That's a bit disingenuous. Intimidation isn't about physical action, it's about threats, and in his prime, nobody was better at the mental game than Woods. He would occasionally attempt to "affect the shots" of his playing partners by, for instance, standing juuuust a bit too close to them on the green. But the point is taken: nobody's tackling any golfers, no matter how much fun that might be to see.
Another guy who knows a thing or two about mind games inside the ropes, Nicklaus, weighed in on Woods on Wednesday morning talking to an ESPN radio station in Washington, D.C. He laughed off Norman's comments ("Quiet, Greg, quiet. Down, boy") but noted that, indeed, this is a different world from the Tiger-stomping 2000s:
"During the couple of years when Tiger wasn't really there all of the sudden you have Rory McIlroy, Keegan Bradley and I could probably name a half dozen other guys that have all won and learned how to win in Tiger's absence," Nicklaus said. "They're not scared of him anymore. Before Tiger just showed up coming down the stretch, and everybody said, 'Oh, there's Tiger and I wilt.' They don't do that anymore."
Nicklaus did point out that Woods has plenty of time, and game, left to finish making his mark on the game, and perhaps even catch Nicklaus' record 18 majors. Nicklaus, after all, was 10 years older than Tiger is now when he won his 18th major, giving Woods (in theory) roughly 40 more majors to win four or five.
In the end, Woods will determine his fate on the course, the same way he rebounded from the scandals of nearly three years ago. In the meantime, he has little patience for the speculation. When asked his thoughts on the publicized rivalry, he answered with a curt, "I really don't care."
Perhaps, perhaps not. Either way, he's still got chances to put the final touches on his legacy. But from here on out, he'll be battling McIlroy all the way down the line.

Stored items
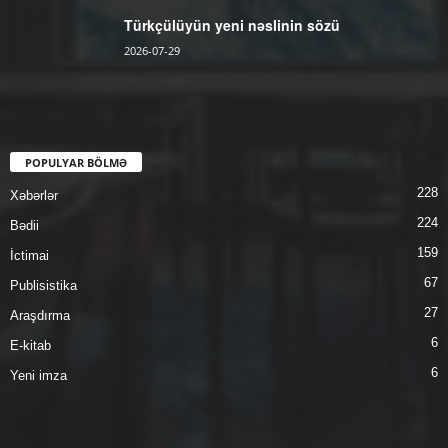
Türkçülüyün yeni nəslinin sözü
2026-07-29
POPULYAR BÖLMƏ
228
Xəbərlər
224
Bədii
159
İctimai
67
Publisistika
27
Araşdırma
6
E-kitab
6
Yeni imza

TASK INSTRUCTIONS
Write out the part of the golf article that opens with the words containing "Perhaps, perhaps not." and closes with "down the line.". The records were taken from a separate source.

RESPONSE TO THE TASK
Perhaps, perhaps not. Either way, he's still got chances to put the final touches on his legacy. But from here on out, he'll be battling McIlroy all the way down the line.